How technology can help improve access for the Maasai
By: Marion Sumari-de Boer, Kilimanjaro Clinical Research Institute, Innovate and Learn grantee, Tanzania
Dust, Heat, Wind….
Here and there, one can see the red shuka (cloth) of a Maasai gliding between the dry thorny bushes. Fifty meters away under a tree, our colleagues are providing a training to Maasai women about sexually transmitted infections at the Isoitok tented camp in Manyara. As I am waiting, Mr. Kipamba, one of the Maasai elders comes running towards me to say ‘Hi’. I tell him that I missed him at the training the day before and ask if he will attend today. He says he is too busy with the cattle. I tell him that our m-health system is ready and give him the free phone number that he can call. He immediately calls the number and shouts: “ Eeh…she is talking Kimaasai.”(meaning the Maasai language). We shake hands and off he goes into the bushes while continuing listening to his phone.
The journey to awareness on sexual and reproductive health and right.
Three years ago, I had a conversation with a young Maasai man employed at Isoitok Camp, Mbayani, who got married and had one child. He tells me that he doesn’t want to have more than two kids and asks me how to prevent having more. Being a health scientist, I could at least give the minimal information I know about the fertility cycle and about contraceptives. He tells me that the Maasai in his area are not aware of this and asks if we can assist, and this is how the ONDOILO (voice in Kimaasai) was born. We managed to get an Innovate and Learn grant from Voice in Tanzania to help us move from theory to practice.
Access to health information
Since then, we have had informal discussions with Maasai and later collected structured data on the knowledge and use of contraceptives among Maasai.
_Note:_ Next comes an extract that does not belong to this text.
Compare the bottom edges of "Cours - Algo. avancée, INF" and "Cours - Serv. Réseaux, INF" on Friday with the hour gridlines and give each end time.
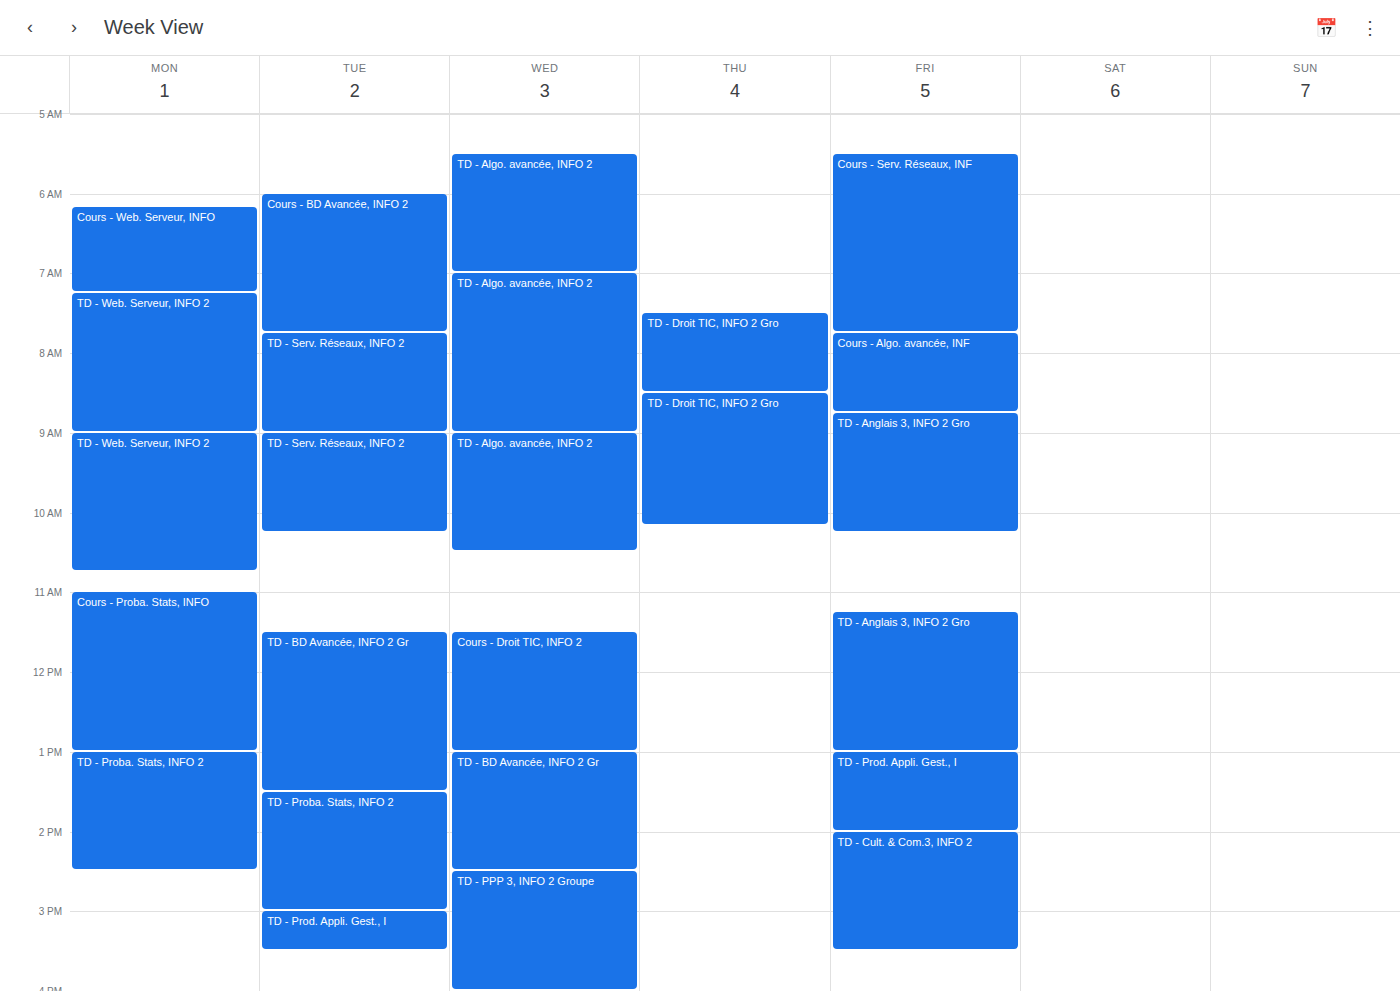
"Cours - Algo. avancée, INF": 8:45 AM, neither: three quarters of the way from the 8 AM line to the 9 AM line. "Cours - Serv. Réseaux, INF": 7:45 AM, neither: three quarters of the way from the 7 AM line to the 8 AM line.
This strengthened the anecdotal statement from Mbayani. The Maasai in Esilalei have limited access to health information due to illiteracy, limited understanding of Kiswahili (the national language of Tanzania) and healthcare often being far away.
Based on the data and the Tanzanian guidelines for family planning and contraceptive availability, we designed a so-called interactive voice response calling (IVRC) system to increase access to information about sexual health and related factors. The system is called ‘Embiotishu’, meaning health in Kimaasai and is freely available through a given phone number. One can call the phone number and a friendly lady can be heard talking about the programme in Kimaasai and asking the caller to feel free to ask for more information that they wish to know more about. She, for example, says: “If you want to know more about the fertility cycle, please press 3.” The caller can then press any of the given numbers as per instructions given.
Creating digital literacy
Just before my conversation with Mr. Kipamba, we had introduced the m-health system to Maasai couples by showing them the phone number. In addition, as some of them cannot read, we took them through which button stands for nabo (1), are (2), uni (3) etcetera. Many started calling the phone number immediately and seemed to be listening with interest. Our project is a so-called participatory action research approach, which means that the intervention will be developed together with the groups. The system is dynamic and will still need changes as we learn. However the seed has been planted to increase access to health information for Maasai!